Downloading Datasets¶
Download NEMAR datasets using git-annex for efficient large file handling.
Public vs Private Datasets¶
- Public datasets (published) can be downloaded by anyone without authentication.
- Private datasets (pre-publication) can only be downloaded by the owner and designated collaborators, and only through the NEMAR CLI. Direct git-annex commands (
git annex get,git annex pull) will not work for private data.
After publishing, datasets become publicly available for everyone.
Quick Download¶
# Download a public dataset (no account needed)
nemar dataset download nm000104
# Download a private dataset (requires login)
nemar auth login
nemar dataset download nm000115
This clones the dataset and downloads all data files from S3. The CLI shows real-time progress during download, including transfer speed, estimated time remaining, and per-file status.
Download Options¶
# Download to specific directory
nemar dataset download nm000104 -o ./datasets/
# Clone metadata only (skip large data files)
nemar dataset download nm000104 --no-data
# Parallel downloads for large datasets
nemar dataset download nm000104 -j 8
Clone vs Download¶
For large datasets, you may want to clone first and get files selectively:
# Clone metadata only
nemar dataset clone nm000104
# Get specific files later
cd nm000104
nemar dataset get sub-01/
# Get specific modality
nemar dataset get sub-01/eeg/
Download Progress¶
Downloads display real-time progress with:
- Transfer speed - current download rate (e.g., 2.4 MB/s)

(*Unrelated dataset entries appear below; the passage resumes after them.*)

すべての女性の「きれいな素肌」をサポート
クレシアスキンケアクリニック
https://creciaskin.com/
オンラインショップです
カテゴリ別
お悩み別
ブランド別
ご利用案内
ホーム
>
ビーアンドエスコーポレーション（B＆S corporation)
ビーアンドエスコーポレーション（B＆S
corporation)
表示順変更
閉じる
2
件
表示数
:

- Estimated time remaining - based on sliding-window speed averaging
- File progress - tracks completed vs total files
- Per-file status - shows which file is currently downloading
The CLI automatically detects whether git-annex is installed. If available, it uses git-annex for efficient content-addressed downloads. Otherwise, it falls back to direct S3 downloads via pre-signed URLs.
Prerequisites¶
The download command requires the GitHub CLI (gh) to be installed and authenticated. The CLI checks for required tools before starting and provides platform-specific install guidance if anything is missing.
For private datasets, you must also be logged in with nemar auth login.
How It Works¶
NEMAR uses git-annex for efficient data management:
- Metadata stored in Git (GitHub)
- Large files stored in S3 (retrieved on demand)
- Versioning tracked automatically
This means: - Quick initial clone (just metadata) - Download only files you need - Automatic deduplication - Version history preserved
Working with Downloaded Data¶
Check What's Available¶
# See what files exist but aren't downloaded
git annex find --not --in here
# See what's downloaded
git annex find --in here
Free Space¶
Drop files you no longer need locally:
# Drop specific files (keeps remote copies)
nemar dataset drop sub-01/eeg/sub-01_task-rest_eeg.edf
# Drop all local copies
nemar dataset drop
Troubleshooting¶
"Permission denied" Error¶
Ensure you're logged in:
nemar auth status --refresh
Slow Download¶
For large datasets, downloads happen from S3. Check your connection and try
increasing parallelism with -j 8.
"Content not available" Error¶
The file may have been removed or moved. Try pulling the latest changes:
git pull
nemar dataset get <file>